[Saved entries]
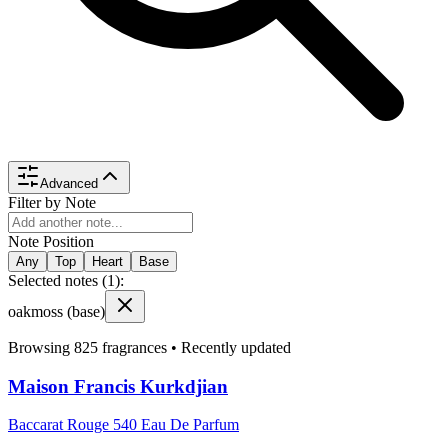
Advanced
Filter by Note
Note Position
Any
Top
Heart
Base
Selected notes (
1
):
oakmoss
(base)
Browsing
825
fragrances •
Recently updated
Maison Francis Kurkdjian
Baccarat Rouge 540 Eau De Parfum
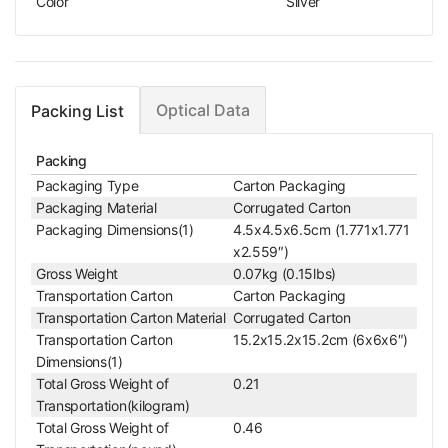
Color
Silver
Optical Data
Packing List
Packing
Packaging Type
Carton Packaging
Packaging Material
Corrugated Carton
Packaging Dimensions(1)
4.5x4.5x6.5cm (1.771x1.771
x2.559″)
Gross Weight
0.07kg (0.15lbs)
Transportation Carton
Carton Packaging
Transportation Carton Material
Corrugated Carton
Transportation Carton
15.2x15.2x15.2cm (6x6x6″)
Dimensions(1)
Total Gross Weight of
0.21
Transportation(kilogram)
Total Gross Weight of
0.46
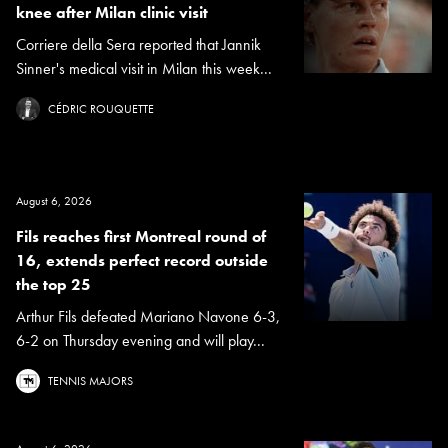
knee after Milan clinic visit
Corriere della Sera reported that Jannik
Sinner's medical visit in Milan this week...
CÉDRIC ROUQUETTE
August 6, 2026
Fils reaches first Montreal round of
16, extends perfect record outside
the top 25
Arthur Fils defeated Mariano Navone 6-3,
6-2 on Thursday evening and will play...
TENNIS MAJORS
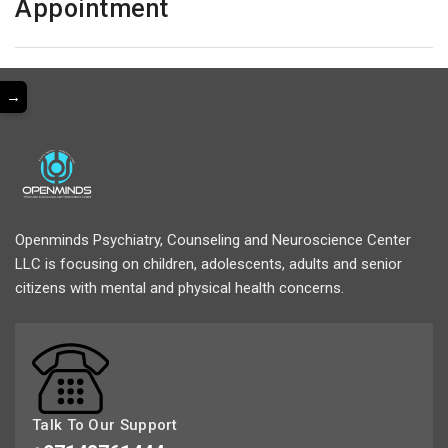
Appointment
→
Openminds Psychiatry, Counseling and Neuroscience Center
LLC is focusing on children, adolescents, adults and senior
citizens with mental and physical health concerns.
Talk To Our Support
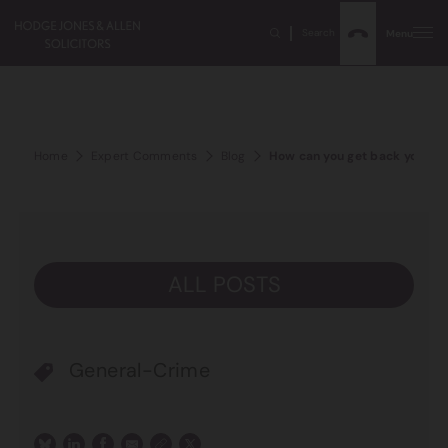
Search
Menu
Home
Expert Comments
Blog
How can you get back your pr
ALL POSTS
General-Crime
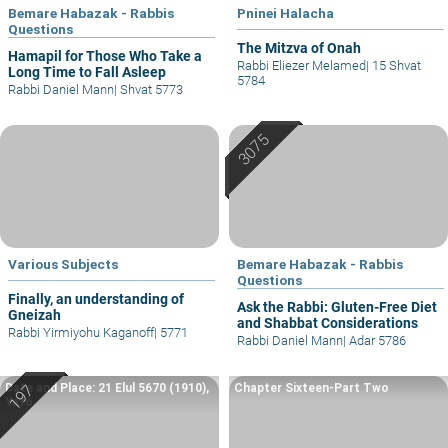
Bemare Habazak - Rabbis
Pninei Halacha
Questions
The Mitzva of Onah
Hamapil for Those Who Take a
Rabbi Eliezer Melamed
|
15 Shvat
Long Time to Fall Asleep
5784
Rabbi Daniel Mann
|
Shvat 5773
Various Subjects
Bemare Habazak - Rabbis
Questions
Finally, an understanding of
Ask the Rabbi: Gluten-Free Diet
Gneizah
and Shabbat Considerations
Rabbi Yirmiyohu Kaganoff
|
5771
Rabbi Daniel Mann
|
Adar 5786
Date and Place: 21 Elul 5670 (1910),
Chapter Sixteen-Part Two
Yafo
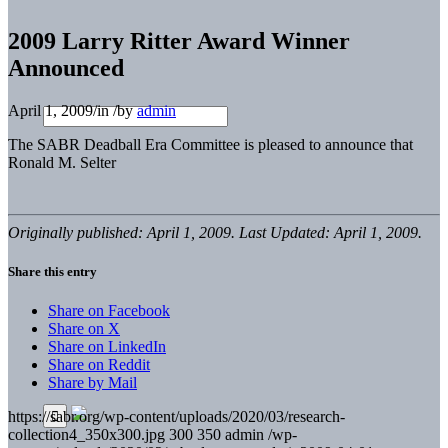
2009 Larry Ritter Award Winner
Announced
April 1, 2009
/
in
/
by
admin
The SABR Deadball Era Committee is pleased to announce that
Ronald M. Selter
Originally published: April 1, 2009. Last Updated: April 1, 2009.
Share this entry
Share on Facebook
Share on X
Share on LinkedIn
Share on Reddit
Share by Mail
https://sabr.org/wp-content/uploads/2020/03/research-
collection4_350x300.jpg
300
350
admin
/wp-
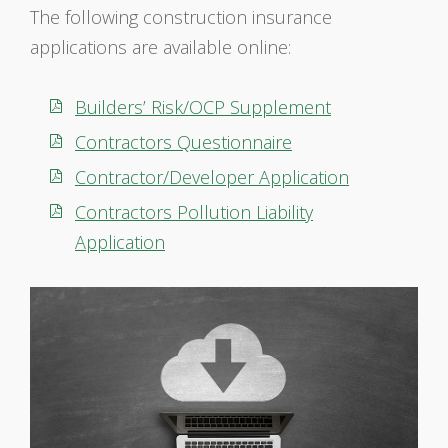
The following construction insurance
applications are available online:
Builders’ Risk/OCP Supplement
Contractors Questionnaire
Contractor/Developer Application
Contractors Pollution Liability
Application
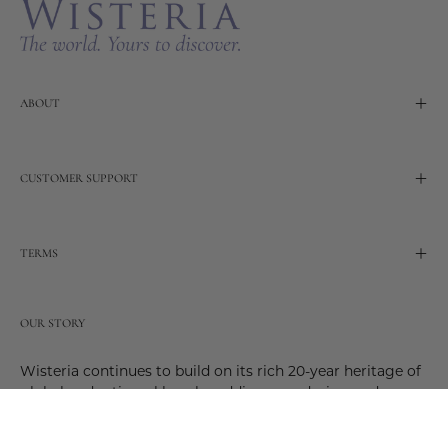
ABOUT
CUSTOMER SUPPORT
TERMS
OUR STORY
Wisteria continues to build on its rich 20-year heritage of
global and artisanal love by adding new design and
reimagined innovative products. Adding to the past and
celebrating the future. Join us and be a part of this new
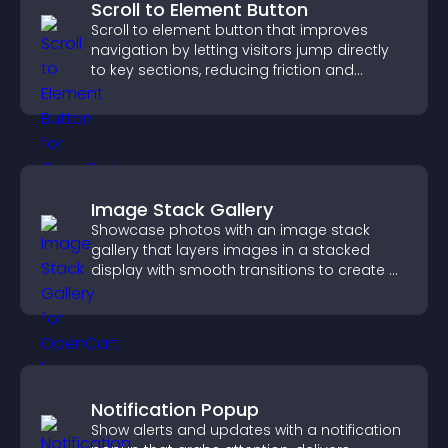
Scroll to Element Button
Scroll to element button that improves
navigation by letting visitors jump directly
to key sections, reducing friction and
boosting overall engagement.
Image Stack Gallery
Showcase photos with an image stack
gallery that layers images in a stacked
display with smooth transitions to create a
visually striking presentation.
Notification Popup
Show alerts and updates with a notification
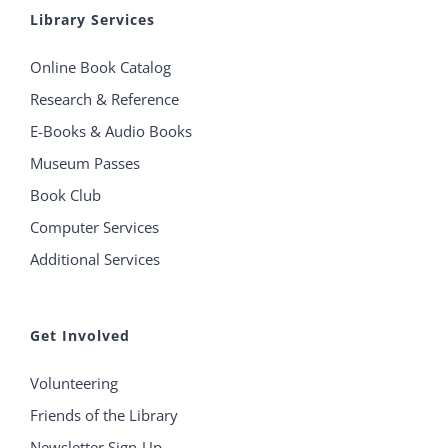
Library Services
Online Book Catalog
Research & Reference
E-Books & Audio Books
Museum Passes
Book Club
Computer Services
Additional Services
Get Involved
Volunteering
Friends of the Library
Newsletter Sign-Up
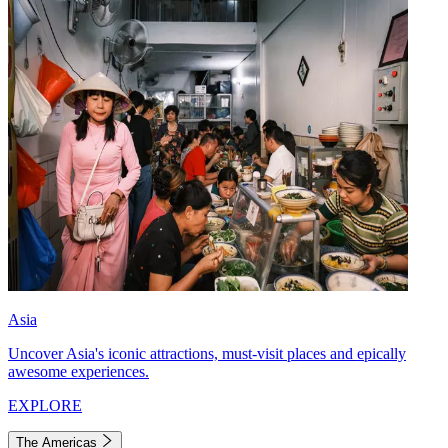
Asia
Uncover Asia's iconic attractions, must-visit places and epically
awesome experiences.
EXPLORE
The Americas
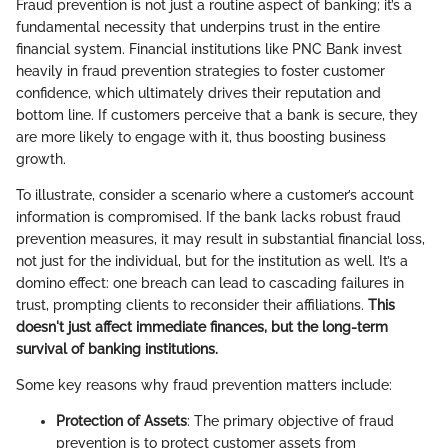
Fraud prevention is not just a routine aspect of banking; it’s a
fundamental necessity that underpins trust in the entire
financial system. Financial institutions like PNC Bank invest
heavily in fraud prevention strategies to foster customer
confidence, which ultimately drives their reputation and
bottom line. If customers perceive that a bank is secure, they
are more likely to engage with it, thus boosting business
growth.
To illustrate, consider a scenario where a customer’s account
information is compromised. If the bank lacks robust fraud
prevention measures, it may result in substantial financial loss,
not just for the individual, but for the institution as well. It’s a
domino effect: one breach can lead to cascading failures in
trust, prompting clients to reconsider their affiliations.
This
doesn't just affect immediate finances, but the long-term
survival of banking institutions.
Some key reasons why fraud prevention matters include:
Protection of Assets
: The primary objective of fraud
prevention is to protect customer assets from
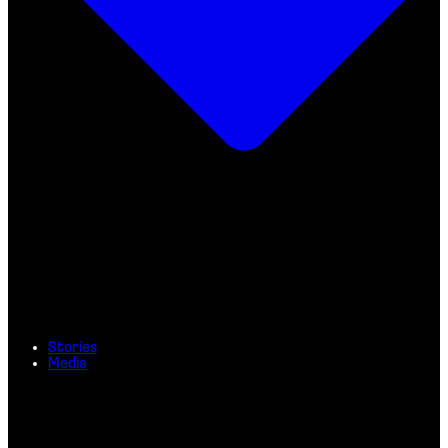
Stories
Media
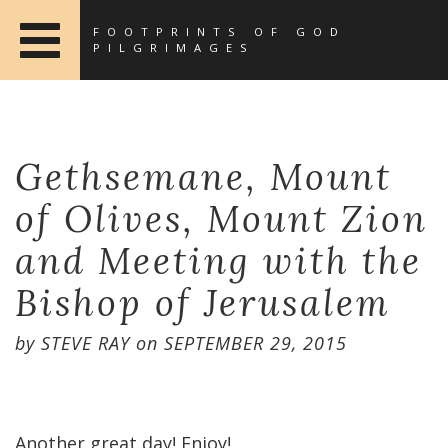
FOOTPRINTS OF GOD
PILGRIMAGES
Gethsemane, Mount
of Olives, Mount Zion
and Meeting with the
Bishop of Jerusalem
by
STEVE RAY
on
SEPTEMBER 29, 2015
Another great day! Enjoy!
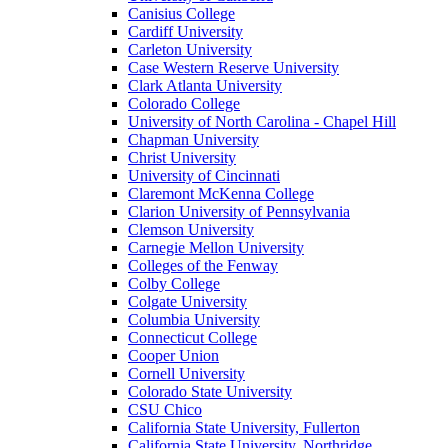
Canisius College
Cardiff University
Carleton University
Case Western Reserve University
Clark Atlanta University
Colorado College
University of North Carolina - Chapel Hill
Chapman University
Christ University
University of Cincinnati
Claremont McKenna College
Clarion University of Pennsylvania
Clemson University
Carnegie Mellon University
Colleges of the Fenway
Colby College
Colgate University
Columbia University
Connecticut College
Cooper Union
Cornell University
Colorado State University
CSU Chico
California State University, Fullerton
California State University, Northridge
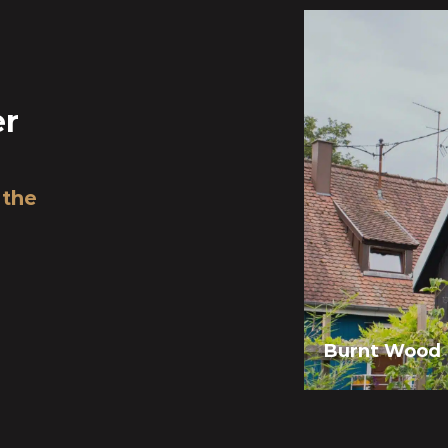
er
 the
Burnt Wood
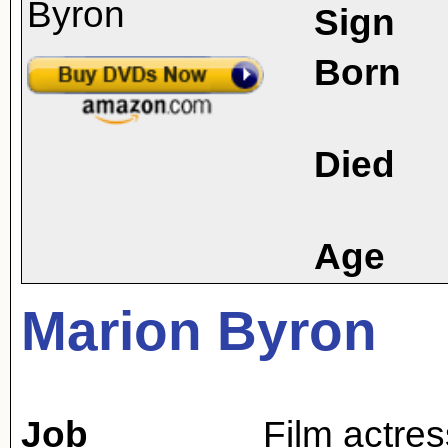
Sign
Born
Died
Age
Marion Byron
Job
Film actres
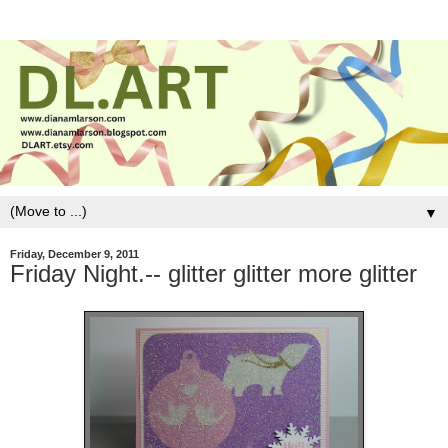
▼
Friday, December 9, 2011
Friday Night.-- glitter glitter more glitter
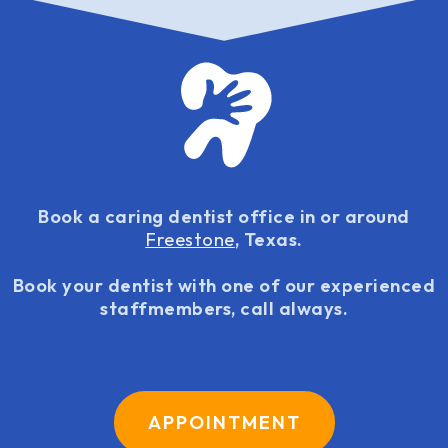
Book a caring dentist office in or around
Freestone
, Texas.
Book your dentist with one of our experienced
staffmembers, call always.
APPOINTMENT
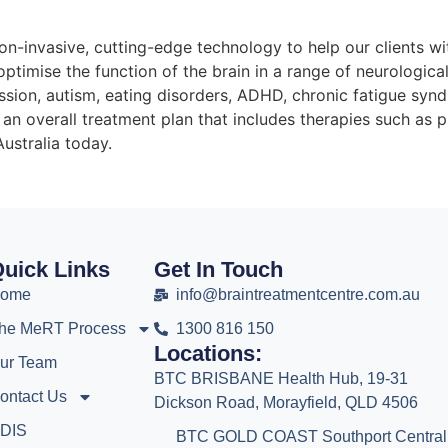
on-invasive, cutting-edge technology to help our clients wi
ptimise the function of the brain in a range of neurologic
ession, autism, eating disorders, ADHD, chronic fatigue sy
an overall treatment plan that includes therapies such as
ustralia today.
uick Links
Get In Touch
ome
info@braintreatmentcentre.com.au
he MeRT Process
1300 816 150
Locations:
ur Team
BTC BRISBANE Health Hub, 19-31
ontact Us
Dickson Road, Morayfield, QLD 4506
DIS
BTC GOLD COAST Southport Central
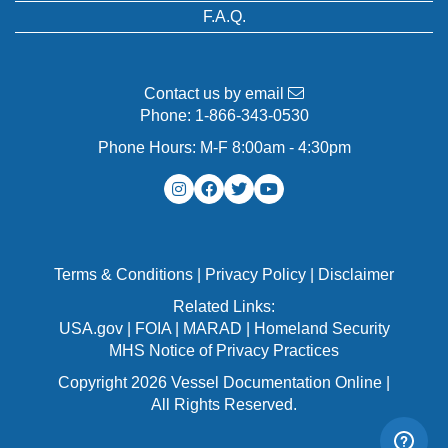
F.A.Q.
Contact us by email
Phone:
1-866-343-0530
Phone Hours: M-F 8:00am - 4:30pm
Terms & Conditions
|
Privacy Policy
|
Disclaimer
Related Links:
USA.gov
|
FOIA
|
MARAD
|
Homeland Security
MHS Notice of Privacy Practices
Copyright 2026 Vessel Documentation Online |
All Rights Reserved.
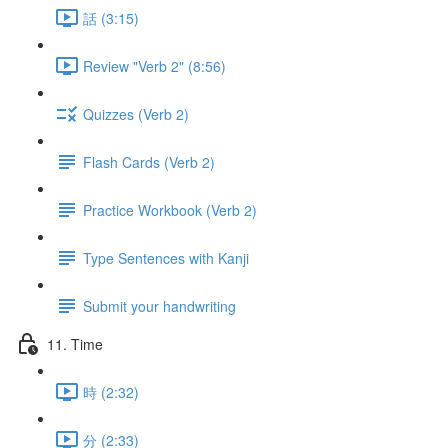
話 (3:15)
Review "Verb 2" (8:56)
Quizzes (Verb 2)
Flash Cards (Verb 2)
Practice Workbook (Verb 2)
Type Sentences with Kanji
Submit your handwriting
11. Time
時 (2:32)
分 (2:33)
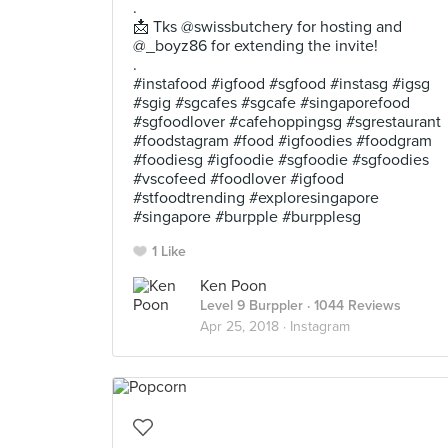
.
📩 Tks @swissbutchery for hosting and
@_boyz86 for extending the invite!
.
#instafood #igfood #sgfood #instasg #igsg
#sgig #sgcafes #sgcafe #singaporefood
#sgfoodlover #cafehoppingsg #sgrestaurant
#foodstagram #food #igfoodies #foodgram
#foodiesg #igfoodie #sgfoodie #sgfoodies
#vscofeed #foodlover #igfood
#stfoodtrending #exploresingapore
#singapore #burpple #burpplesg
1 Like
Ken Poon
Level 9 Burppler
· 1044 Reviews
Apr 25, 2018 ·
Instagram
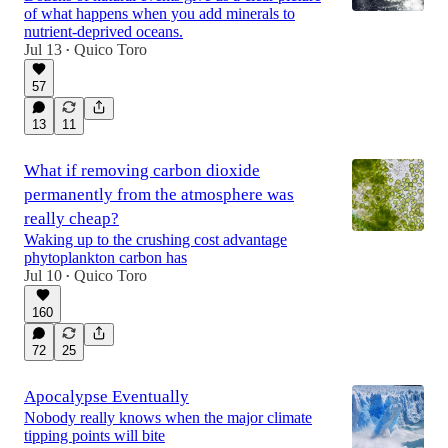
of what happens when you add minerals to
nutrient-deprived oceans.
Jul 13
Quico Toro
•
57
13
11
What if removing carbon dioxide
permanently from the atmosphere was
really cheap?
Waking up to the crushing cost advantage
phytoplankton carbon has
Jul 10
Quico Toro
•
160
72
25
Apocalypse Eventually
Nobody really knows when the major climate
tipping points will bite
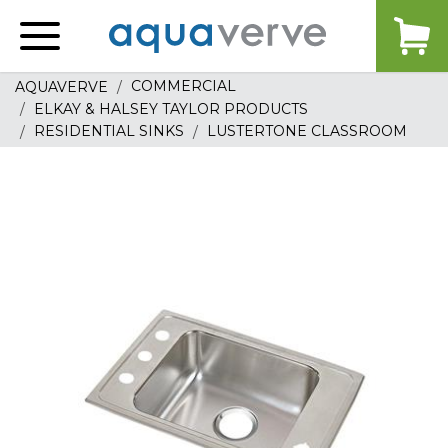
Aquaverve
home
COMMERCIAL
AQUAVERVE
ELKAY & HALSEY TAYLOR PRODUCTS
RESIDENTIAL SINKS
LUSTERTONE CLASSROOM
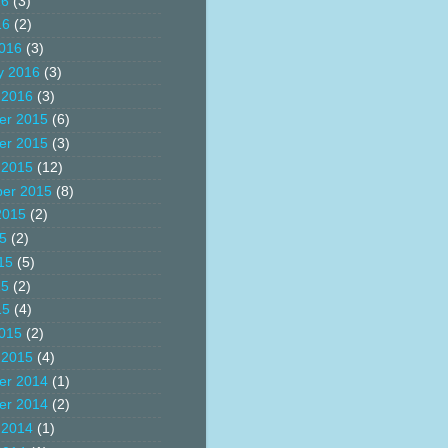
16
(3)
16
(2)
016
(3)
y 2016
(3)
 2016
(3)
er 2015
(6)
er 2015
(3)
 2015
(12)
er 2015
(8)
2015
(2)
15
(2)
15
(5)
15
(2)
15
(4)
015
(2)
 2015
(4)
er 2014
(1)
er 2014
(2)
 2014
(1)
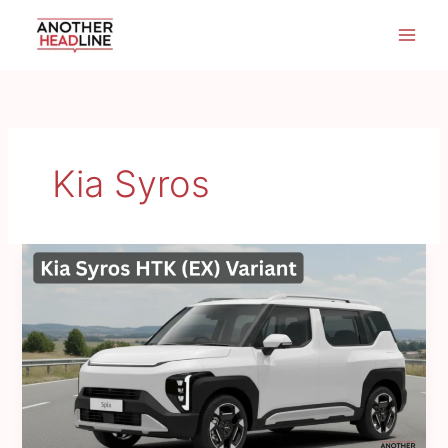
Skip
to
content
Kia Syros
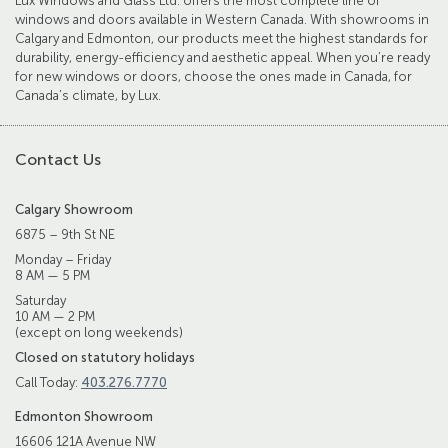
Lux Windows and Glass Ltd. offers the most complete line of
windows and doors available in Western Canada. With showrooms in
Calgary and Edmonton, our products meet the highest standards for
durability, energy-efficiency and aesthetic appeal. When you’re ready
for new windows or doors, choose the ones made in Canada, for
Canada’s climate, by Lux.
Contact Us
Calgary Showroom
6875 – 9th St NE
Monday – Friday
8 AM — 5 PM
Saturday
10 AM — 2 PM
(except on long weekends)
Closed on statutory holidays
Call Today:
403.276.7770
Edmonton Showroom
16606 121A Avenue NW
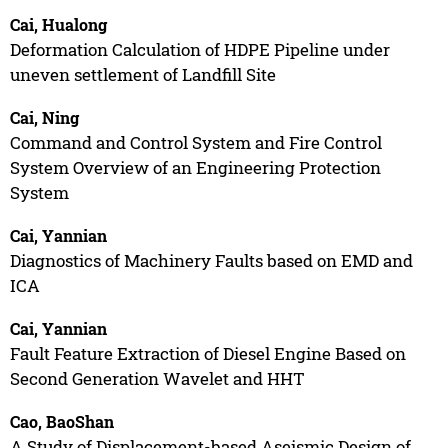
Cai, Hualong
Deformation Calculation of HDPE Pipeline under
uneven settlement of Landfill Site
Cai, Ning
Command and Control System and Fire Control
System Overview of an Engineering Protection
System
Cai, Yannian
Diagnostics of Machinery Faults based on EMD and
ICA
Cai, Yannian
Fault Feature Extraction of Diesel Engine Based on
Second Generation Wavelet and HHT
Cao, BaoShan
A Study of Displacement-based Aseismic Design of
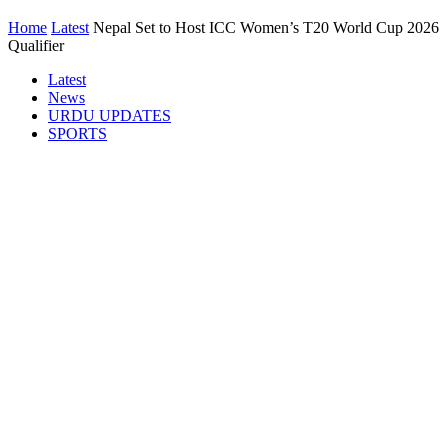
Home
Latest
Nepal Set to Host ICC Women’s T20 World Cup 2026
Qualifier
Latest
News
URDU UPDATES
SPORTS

- **Written task**:
List each line in the saved entries above that contains the word "Mount".

- **Solution below**:
Gethsemane, Mount
of Olives, Mount Zion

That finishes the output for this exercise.